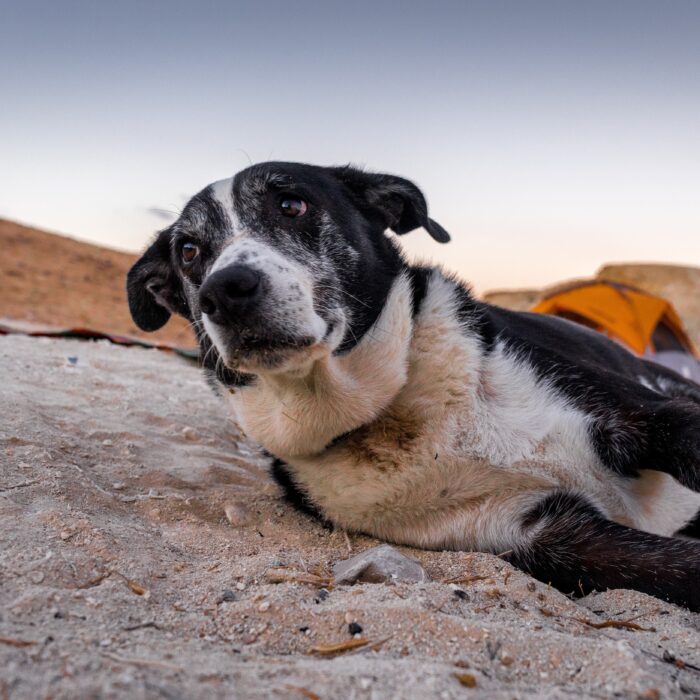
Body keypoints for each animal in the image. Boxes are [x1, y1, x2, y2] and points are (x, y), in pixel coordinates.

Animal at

==

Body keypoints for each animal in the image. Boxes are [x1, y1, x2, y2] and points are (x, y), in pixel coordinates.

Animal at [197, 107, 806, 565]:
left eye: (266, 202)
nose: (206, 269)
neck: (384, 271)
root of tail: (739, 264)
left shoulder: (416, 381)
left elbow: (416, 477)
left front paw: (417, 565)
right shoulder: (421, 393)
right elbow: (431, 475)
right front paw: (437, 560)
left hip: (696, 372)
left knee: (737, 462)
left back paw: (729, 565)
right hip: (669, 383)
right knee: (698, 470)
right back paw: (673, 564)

* * *

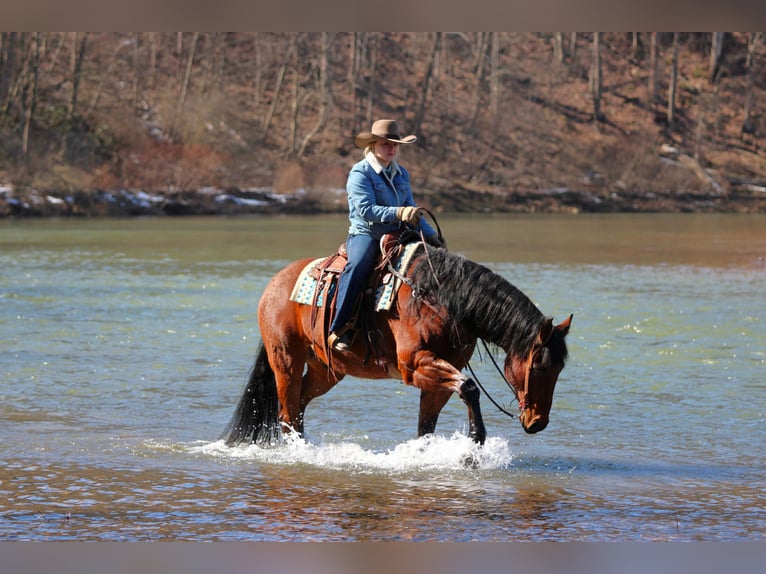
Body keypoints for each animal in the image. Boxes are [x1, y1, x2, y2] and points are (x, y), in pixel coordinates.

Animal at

YOUR GOAL
Please transcribe only the lines in the records above running from the line that has "root of tail: (739, 264)" through the line that has "right back paw: (673, 564)", both included, exactly as they appear.

WRITTEN SOLUTION
root of tail: (739, 264)
left shoulder: (416, 381)
left elbow: (416, 477)
left front paw: (417, 565)
right shoulder: (421, 393)
right elbow: (431, 475)
right front paw: (437, 560)
left hip: (696, 372)
left knee: (737, 462)
left back paw: (729, 565)
right hip: (669, 383)
right knee: (698, 470)
right back paw: (673, 564)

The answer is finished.